Dilema de Trump: Agradar Macri ou setor de biodiesel dos EUA
A decisão do governo do presidente americano Donald Trump em abril de 2018 de passar a taxar as importações do biodiesel fabricado na Argentina foi uma benção para Bob Morton. Sem uma gigante concorrente, ele elaborou um plano para ampliar a capacidade de sua planta de biodiesel no Estado de Rhode Island em mais de 40% e contratou mais 10 funcionários.
Esse plano de expansão está ameaçado após a Casa Branca chocar a indústria local de biodiesel ao anunciar que pretende rever as tarifas depois das mudanças tributárias feitas pela Argentina. Morton e outros produtores americanos torcem para que a amizade de longa data entre Trump e o presidente Mauricio Macri não seja levada em conta.
Os dois se conheceram há três décadas, quando o pai de Macri, um magnata da construção civil, enviou o filho, então com 24 anos, para negociar uma operação imobiliária com Trump. A transação não saiu, mas os dois mantiveram contato, às vezes jogando golfe. Em visitas à Argentina, Trump se hospedava na residência de Macri.
O relacionamento azedou porque Macri apoiou Hillary Clinton na eleição presidencial de 2016, mas os dois foram forçados a reatar quando Trump assumiu o cargo. Ele recebeu Macri na Casa Branca em abril de 2017, quebrando a tradição presidencial de conhecer os líderes do Brasil e do México antes dos outros latino-americanos.
"É possível que o relacionamento Trump-Macri influencie o que acontece com o biodiesel", disse Marcelo Elizondo, diretor da consultoria de comércio Desarrollo de Negocios Internacionales, de Buenos Aires. "Em um governo como o de Donald Trump, as considerações pessoais dele são grande influência, frequentemente desbancando instituições."
Um porta-voz da Casa Branca não respondeu à solicitação de comentário da reportagem.
'Atípico'
Durante a conferência da Federação de Fazendas Americanas, realizada em Nova Orleans na semana passada, Trump deu uma ideia da reciprocidade na relação comercial com Macri. "Acabamos de abrir a Argentina às exportações de suínos americanos", afirmou o presidente. "Eles precisavam de algo e eu disse que precisavam abrir para os suínos."
Elizondo acredita que, considerando o lobby do biodiesel em Washington, Trump e as prioridades do Departamento de Comércio dos EUA não são os únicos fatores em jogo.

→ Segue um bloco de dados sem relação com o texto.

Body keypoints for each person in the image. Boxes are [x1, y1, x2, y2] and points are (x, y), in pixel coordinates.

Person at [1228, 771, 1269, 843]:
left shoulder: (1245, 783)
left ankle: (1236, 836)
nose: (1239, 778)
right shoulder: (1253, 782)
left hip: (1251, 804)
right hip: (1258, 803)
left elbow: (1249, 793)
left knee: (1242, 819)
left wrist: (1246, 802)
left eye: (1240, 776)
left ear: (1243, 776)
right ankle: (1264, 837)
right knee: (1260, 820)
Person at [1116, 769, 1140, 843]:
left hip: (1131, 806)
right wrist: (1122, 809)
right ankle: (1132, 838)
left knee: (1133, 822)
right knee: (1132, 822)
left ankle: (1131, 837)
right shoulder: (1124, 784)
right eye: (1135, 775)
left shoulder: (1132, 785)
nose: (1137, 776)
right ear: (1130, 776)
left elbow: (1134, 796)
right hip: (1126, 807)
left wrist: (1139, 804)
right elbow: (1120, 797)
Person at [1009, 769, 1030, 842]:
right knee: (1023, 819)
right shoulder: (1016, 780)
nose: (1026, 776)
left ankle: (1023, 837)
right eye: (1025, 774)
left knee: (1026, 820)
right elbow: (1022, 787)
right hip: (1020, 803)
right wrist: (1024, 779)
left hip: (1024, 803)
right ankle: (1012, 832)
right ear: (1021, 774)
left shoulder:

"Ainda estamos tentando descobrir quem pode estar por trás disso", disse Kurt Kovarik, vice-presidente de assuntos federais do Conselho Nacional de Biodiesel, em Washington. "Parece atípico para um governo disposto a ir à luta para obter acordos comerciais melhores" para o agronegócio e outros setores.
Precedente
"A legislação dos EUA especificamente permite que o Departamento inicie uma revisão de circunstâncias alteradas nos 24 meses após uma determinação final, se uma 'boa causa' for demonstrada", afirmou por email um porta-voz do Departamento de Comércio . "Embora rara, uma revisão dessas não é sem precedentes e é justificada neste caso, com base nas evidências submetidas pelo governo da Argentina, de que alterou fundamentalmente o regime tributário de exportação que foi tema das investigações subjacentes."
"A indústria americana terá plenos direitos processuais de revisar e comentar essas evidências", acrescentou o comunicado. "Continuamos comprometidos com a aplicação rigorosa e energética de nossas leis comerciais de maneira justa e transparente."
A decisão de reavaliar as tarifas sobre o produto argentino pode ser considerada bem embasada, após o país elevar o imposto de exportação de biodiesel para ter maior alinhamento com o imposto sobre o óleo de soja. A alíquota para o biodiesel feito de soja é somente 3 pontos percentuais menor do que a do óleo de soja. Quando as tarifas preliminares entraram em vigor, em setembro de 2017, a diferença era bem maior, ao redor de 27 pontos.
A Argentina exportava mais de US$ 1 bilhão por ano em biodiesel para os EUA antes da aplicação de taxas contra dumping e subsídios que cercearam o acesso do país ao mercado.